Page segmentation data:
▼
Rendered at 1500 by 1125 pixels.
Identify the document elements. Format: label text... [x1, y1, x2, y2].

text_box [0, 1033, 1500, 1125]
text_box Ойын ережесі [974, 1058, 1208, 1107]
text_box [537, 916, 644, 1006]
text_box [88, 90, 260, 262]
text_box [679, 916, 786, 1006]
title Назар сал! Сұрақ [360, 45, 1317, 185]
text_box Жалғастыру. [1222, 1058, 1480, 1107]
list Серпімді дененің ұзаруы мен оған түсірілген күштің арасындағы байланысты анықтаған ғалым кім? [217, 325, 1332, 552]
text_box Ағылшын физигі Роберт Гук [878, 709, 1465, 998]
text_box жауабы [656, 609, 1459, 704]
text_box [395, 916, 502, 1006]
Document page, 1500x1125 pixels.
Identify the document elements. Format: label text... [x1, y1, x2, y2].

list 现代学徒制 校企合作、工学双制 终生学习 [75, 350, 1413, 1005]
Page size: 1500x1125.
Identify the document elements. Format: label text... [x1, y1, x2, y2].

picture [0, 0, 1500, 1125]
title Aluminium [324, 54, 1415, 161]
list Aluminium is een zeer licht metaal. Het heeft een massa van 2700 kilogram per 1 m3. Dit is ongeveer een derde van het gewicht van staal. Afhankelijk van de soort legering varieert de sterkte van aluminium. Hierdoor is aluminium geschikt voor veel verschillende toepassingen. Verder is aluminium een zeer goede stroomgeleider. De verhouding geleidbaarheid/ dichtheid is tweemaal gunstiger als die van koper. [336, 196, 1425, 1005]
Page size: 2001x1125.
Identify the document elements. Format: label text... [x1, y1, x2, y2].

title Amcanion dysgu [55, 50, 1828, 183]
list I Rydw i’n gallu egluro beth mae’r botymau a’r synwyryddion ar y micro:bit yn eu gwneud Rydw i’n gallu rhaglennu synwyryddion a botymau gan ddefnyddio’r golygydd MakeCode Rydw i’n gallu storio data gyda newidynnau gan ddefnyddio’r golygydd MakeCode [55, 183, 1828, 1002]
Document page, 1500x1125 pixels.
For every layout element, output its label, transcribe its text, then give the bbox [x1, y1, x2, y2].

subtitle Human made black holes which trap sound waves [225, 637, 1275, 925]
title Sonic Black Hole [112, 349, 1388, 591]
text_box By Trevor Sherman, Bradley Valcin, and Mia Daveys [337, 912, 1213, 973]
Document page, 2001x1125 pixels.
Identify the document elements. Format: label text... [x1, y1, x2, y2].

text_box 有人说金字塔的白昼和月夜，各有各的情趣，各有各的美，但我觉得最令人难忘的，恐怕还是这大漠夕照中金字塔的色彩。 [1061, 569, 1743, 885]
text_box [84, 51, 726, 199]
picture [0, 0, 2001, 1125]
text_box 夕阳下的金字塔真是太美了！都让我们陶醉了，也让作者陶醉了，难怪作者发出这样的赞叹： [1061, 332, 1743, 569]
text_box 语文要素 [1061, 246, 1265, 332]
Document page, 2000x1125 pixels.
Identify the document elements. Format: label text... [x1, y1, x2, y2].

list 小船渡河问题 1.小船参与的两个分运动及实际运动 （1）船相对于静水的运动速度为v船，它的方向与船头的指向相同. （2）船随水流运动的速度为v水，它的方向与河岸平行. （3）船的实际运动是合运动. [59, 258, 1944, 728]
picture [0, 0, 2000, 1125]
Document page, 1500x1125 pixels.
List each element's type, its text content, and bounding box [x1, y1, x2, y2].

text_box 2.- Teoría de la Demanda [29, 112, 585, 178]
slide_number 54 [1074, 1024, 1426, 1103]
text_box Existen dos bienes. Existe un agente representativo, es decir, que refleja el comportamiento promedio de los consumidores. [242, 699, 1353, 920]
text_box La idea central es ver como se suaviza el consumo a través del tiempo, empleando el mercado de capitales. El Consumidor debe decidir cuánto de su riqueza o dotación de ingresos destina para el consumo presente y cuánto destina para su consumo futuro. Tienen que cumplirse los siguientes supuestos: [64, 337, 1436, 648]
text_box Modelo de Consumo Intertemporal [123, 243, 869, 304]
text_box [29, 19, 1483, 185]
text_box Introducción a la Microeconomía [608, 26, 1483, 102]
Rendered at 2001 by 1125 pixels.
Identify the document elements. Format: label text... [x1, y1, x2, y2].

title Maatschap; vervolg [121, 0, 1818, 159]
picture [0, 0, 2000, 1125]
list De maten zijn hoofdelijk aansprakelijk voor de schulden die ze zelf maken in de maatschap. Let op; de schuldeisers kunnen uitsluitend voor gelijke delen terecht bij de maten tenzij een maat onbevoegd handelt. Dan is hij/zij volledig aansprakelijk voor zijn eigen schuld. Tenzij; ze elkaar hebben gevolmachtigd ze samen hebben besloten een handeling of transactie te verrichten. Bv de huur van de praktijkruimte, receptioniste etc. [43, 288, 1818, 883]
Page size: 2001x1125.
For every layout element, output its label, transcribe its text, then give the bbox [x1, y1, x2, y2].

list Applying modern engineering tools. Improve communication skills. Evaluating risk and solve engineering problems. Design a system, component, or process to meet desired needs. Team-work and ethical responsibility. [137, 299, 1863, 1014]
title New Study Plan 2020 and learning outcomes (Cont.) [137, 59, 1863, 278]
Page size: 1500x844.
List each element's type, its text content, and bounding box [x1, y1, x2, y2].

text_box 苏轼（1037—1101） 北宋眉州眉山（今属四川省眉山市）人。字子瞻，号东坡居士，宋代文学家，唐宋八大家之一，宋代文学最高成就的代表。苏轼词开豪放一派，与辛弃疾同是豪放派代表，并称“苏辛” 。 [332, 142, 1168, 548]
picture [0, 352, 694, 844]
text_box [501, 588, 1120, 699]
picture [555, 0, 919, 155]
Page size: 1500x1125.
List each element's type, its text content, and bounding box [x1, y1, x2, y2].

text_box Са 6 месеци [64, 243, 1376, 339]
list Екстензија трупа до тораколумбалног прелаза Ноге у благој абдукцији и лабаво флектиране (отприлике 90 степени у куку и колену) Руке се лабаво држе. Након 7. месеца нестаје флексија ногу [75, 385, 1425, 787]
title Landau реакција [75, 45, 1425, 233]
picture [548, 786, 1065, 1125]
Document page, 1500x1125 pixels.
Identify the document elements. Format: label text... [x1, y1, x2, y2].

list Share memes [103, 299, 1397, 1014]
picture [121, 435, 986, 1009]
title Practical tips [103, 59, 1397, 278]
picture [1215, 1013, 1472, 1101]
▲
To-do item.
Write out the records above exactly as given.

Exercise result.
Rendered at 1500 by 1125 pixels.
Identify the document elements. Format: label text... [x1, y1, x2, y2].

text_box [0, 1033, 1500, 1125]
text_box Ойын ережесі [974, 1058, 1208, 1107]
text_box [537, 916, 644, 1006]
text_box [88, 90, 260, 262]
text_box [679, 916, 786, 1006]
title Назар сал! Сұрақ [360, 45, 1317, 185]
text_box Жалғастыру. [1222, 1058, 1480, 1107]
list Серпімді дененің ұзаруы мен оған түсірілген күштің арасындағы байланысты анықтаған ғалым кім? [217, 325, 1332, 552]
text_box Ағылшын физигі Роберт Гук [878, 709, 1465, 998]
text_box жауабы [656, 609, 1459, 704]
text_box [395, 916, 502, 1006]
Document page, 1500x1125 pixels.
Identify the document elements. Format: label text... [x1, y1, x2, y2].

list 现代学徒制 校企合作、工学双制 终生学习 [75, 350, 1413, 1005]
Page size: 1500x1125.
Identify the document elements. Format: label text... [x1, y1, x2, y2].

picture [0, 0, 1500, 1125]
title Aluminium [324, 54, 1415, 161]
list Aluminium is een zeer licht metaal. Het heeft een massa van 2700 kilogram per 1 m3. Dit is ongeveer een derde van het gewicht van staal. Afhankelijk van de soort legering varieert de sterkte van aluminium. Hierdoor is aluminium geschikt voor veel verschillende toepassingen. Verder is aluminium een zeer goede stroomgeleider. De verhouding geleidbaarheid/ dichtheid is tweemaal gunstiger als die van koper. [336, 196, 1425, 1005]
Page size: 2001x1125.
Identify the document elements. Format: label text... [x1, y1, x2, y2].

title Amcanion dysgu [55, 50, 1828, 183]
list I Rydw i’n gallu egluro beth mae’r botymau a’r synwyryddion ar y micro:bit yn eu gwneud Rydw i’n gallu rhaglennu synwyryddion a botymau gan ddefnyddio’r golygydd MakeCode Rydw i’n gallu storio data gyda newidynnau gan ddefnyddio’r golygydd MakeCode [55, 183, 1828, 1002]
Document page, 1500x1125 pixels.
For every layout element, output its label, transcribe its text, then give the bbox [x1, y1, x2, y2].

subtitle Human made black holes which trap sound waves [225, 637, 1275, 925]
title Sonic Black Hole [112, 349, 1388, 591]
text_box By Trevor Sherman, Bradley Valcin, and Mia Daveys [337, 912, 1213, 973]
Document page, 2001x1125 pixels.
Identify the document elements. Format: label text... [x1, y1, x2, y2].

text_box 有人说金字塔的白昼和月夜，各有各的情趣，各有各的美，但我觉得最令人难忘的，恐怕还是这大漠夕照中金字塔的色彩。 [1061, 569, 1743, 885]
text_box [84, 51, 726, 199]
picture [0, 0, 2001, 1125]
text_box 夕阳下的金字塔真是太美了！都让我们陶醉了，也让作者陶醉了，难怪作者发出这样的赞叹： [1061, 332, 1743, 569]
text_box 语文要素 [1061, 246, 1265, 332]
Document page, 2000x1125 pixels.
Identify the document elements. Format: label text... [x1, y1, x2, y2].

list 小船渡河问题 1.小船参与的两个分运动及实际运动 （1）船相对于静水的运动速度为v船，它的方向与船头的指向相同. （2）船随水流运动的速度为v水，它的方向与河岸平行. （3）船的实际运动是合运动. [59, 258, 1944, 728]
picture [0, 0, 2000, 1125]
Document page, 1500x1125 pixels.
List each element's type, its text content, and bounding box [x1, y1, x2, y2].

text_box 2.- Teoría de la Demanda [29, 112, 585, 178]
slide_number 54 [1074, 1024, 1426, 1103]
text_box Existen dos bienes. Existe un agente representativo, es decir, que refleja el comportamiento promedio de los consumidores. [242, 699, 1353, 920]
text_box La idea central es ver como se suaviza el consumo a través del tiempo, empleando el mercado de capitales. El Consumidor debe decidir cuánto de su riqueza o dotación de ingresos destina para el consumo presente y cuánto destina para su consumo futuro. Tienen que cumplirse los siguientes supuestos: [64, 337, 1436, 648]
text_box Modelo de Consumo Intertemporal [123, 243, 869, 304]
text_box [29, 19, 1483, 185]
text_box Introducción a la Microeconomía [608, 26, 1483, 102]
Rendered at 2001 by 1125 pixels.
Identify the document elements. Format: label text... [x1, y1, x2, y2].

title Maatschap; vervolg [121, 0, 1818, 159]
picture [0, 0, 2000, 1125]
list De maten zijn hoofdelijk aansprakelijk voor de schulden die ze zelf maken in de maatschap. Let op; de schuldeisers kunnen uitsluitend voor gelijke delen terecht bij de maten tenzij een maat onbevoegd handelt. Dan is hij/zij volledig aansprakelijk voor zijn eigen schuld. Tenzij; ze elkaar hebben gevolmachtigd ze samen hebben besloten een handeling of transactie te verrichten. Bv de huur van de praktijkruimte, receptioniste etc. [43, 288, 1818, 883]
Page size: 2001x1125.
For every layout element, output its label, transcribe its text, then give the bbox [x1, y1, x2, y2].

list Applying modern engineering tools. Improve communication skills. Evaluating risk and solve engineering problems. Design a system, component, or process to meet desired needs. Team-work and ethical responsibility. [137, 299, 1863, 1014]
title New Study Plan 2020 and learning outcomes (Cont.) [137, 59, 1863, 278]
Page size: 1500x844.
List each element's type, its text content, and bounding box [x1, y1, x2, y2].

text_box 苏轼（1037—1101） 北宋眉州眉山（今属四川省眉山市）人。字子瞻，号东坡居士，宋代文学家，唐宋八大家之一，宋代文学最高成就的代表。苏轼词开豪放一派，与辛弃疾同是豪放派代表，并称“苏辛” 。 [332, 142, 1168, 548]
picture [0, 352, 694, 844]
text_box [501, 588, 1120, 699]
picture [555, 0, 919, 155]
Page size: 1500x1125.
List each element's type, its text content, and bounding box [x1, y1, x2, y2].

text_box Са 6 месеци [64, 243, 1376, 339]
list Екстензија трупа до тораколумбалног прелаза Ноге у благој абдукцији и лабаво флектиране (отприлике 90 степени у куку и колену) Руке се лабаво држе. Након 7. месеца нестаје флексија ногу [75, 385, 1425, 787]
title Landau реакција [75, 45, 1425, 233]
picture [548, 786, 1065, 1125]
Document page, 1500x1125 pixels.
Identify the document elements. Format: label text... [x1, y1, x2, y2].

list Share memes [103, 299, 1397, 1014]
picture [121, 435, 986, 1009]
title Practical tips [103, 59, 1397, 278]
picture [1215, 1013, 1472, 1101]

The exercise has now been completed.